» **WRITTEN TASK 1**
Please give the text read from each of the entries that follow the post on Colombian food again, with "French" replaced by "Spanish" and everything else unchanged. Leave the pictures out.

» **DOCUMENT PASSAGE**
Saturday, July 28, 2007

La Comida Tipica de Colombia

Fruits and Juices

Colombian cuisine is perhaps best known for its spectacular variety of fruits--many of which make delicious juices, and some of which can´t be found anywhere else.

Here are two shot I was able to take at the grocery store before I was politely informed that taking pictures of the food is not permitted (didn´t really get an explanation of why, but wasn´t going to push my luck).

In this picture, going clockwise from the top left, we have maracuya (yellow, aka passion fruit), granadilla (orange), something I can´t read from my notes, papyuala, lulo (orange), and higo.

Clockwise from the top left in this picture, we have tomate de arbol (red), guayaba (green), curambola (green) on the right and more tomate de arbol (orange) on the left, feijoa, curuba, and more guayaba.

Here is some beautiful papaya:

This is juice from lulo, served to me by the Aristizabals.

This is the curuba fruit, found only in Colombia. I was using it to make juice at the EcoVillage.

Regional Specialties

This is ajiaco, the specialty soup of the Bogota region. It is made with chicken, corn, and potatoes and served with capers and cream. The Aristizabal family provided this treat for me, which was absolutely delicious.

This is bandeja paisa, the typical dish of the Medellin region. It is made with rice, beans, fried pork, a fried egg, and served with fried plantain. I actually didn´t like this too much.


This is a typical breakfast of the Medellin region, called paisa calentado. As you can see, it´s plenty to fill you up ion the morning--eggs, rice, beans, sausage, cheese, and two types of bread.

This is called huevos pericos, and it´s a scrambled egg breakfast served by the Aristizabal family.

This is a breakfast tamale served to us on the train on the way to the Catedral de Sal.

These rolls are called almohabana, and they are extremely buttery and delicious when eaten hot.

Street Food/Fast Food

I was riding on a bus in Bogota when I saw this out of the window. It looked so enticing, I had to backtrack and find the store.

» **WRITTEN TASK 2**
According to the post on Colombian food, what three ingredients is ajiaco made with?

» **EXTRACTED ENTRIES**

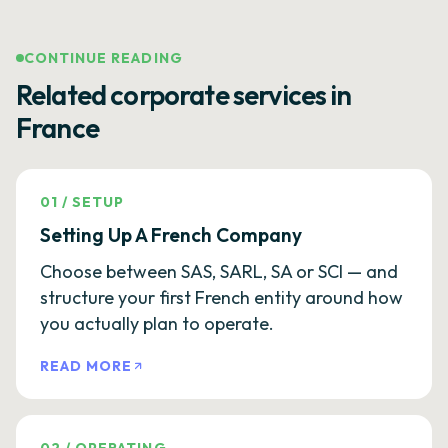
CONTINUE READING
Related corporate services in
France
01
/
SETUP
Setting Up A French Company
Choose between SAS, SARL, SA or SCI — and
structure your first French entity around how
you actually plan to operate.
READ MORE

» **ANSWER SECTION 1**
CONTINUE READING
Related corporate services in
France
01
/
SETUP
Setting Up A Spanish Company
Choose between SAS, SARL, SA or SCI — and
structure your first Spanish entity around how
you actually plan to operate.
READ MORE

» **ANSWER SECTION 2**
Chicken, corn, and potatoes.